Over at Escaping Into The Open, Lisa posted her notes from the Rachel Naomi Remen interview - her core questions really are sensational:
1. What can be trusted?
2. What sustains me?
3. What do I really need in order to live?
In terms of the question of trust, I suppose it's not a shock to learn that public trust in corporations is down around the world over the last year, but nowhere more so than the United States:

In a NYT OpEd piece, David Brooks frames how so many of the institutions that those of us engaged in modernity invested our trust in are shifting:
Institutions do all the things that are supposed to be bad. They impede personal exploration. They enforce conformity.
But they often save us from our weaknesses and give meaning to life.

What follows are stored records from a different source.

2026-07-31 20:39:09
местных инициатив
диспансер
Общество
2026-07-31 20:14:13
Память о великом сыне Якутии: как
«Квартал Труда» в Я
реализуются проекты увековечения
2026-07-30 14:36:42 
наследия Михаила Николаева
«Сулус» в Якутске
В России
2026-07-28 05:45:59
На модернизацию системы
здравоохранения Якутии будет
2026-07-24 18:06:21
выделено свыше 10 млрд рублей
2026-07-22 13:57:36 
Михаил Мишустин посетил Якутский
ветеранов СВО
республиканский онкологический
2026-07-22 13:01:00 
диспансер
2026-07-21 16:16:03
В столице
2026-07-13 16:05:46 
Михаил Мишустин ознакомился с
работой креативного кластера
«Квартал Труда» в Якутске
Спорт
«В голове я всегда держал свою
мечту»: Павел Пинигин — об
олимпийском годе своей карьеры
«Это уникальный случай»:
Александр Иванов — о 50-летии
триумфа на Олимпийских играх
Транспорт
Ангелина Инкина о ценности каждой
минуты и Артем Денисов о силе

At the core of this crisis, at least for me, is returning to the living out of the reality that we're all connected to each other, that what sustains us if the web we are all a part of. The South African Nobel Laureate Archbishop Desmond Tutu describes a word from African culture - Ubuntu - as a shorthand for this interconnectedness:
It is the essence of being human. It speaks of the fact that my humanity is caught up and is inextricably bound up in yours. I am human because I belong. It speaks about wholeness, it speaks about compassion. A person with Ubuntu is welcoming, hospitable, warm and generous, willing to share. Such people are open and available to others, willing to be vulnerable, affirming of others, do not feel threatened that others are able and good, for they have a proper self-assurance that comes from knowing that they belong in a greater whole. They know that they are diminished when others are humiliated, diminished when others are oppressed, diminished when others are treated as if they were less than who they are. The quality of Ubuntu gives people resilience, enabling them to survive and emerge still human despite all efforts to dehumanize them.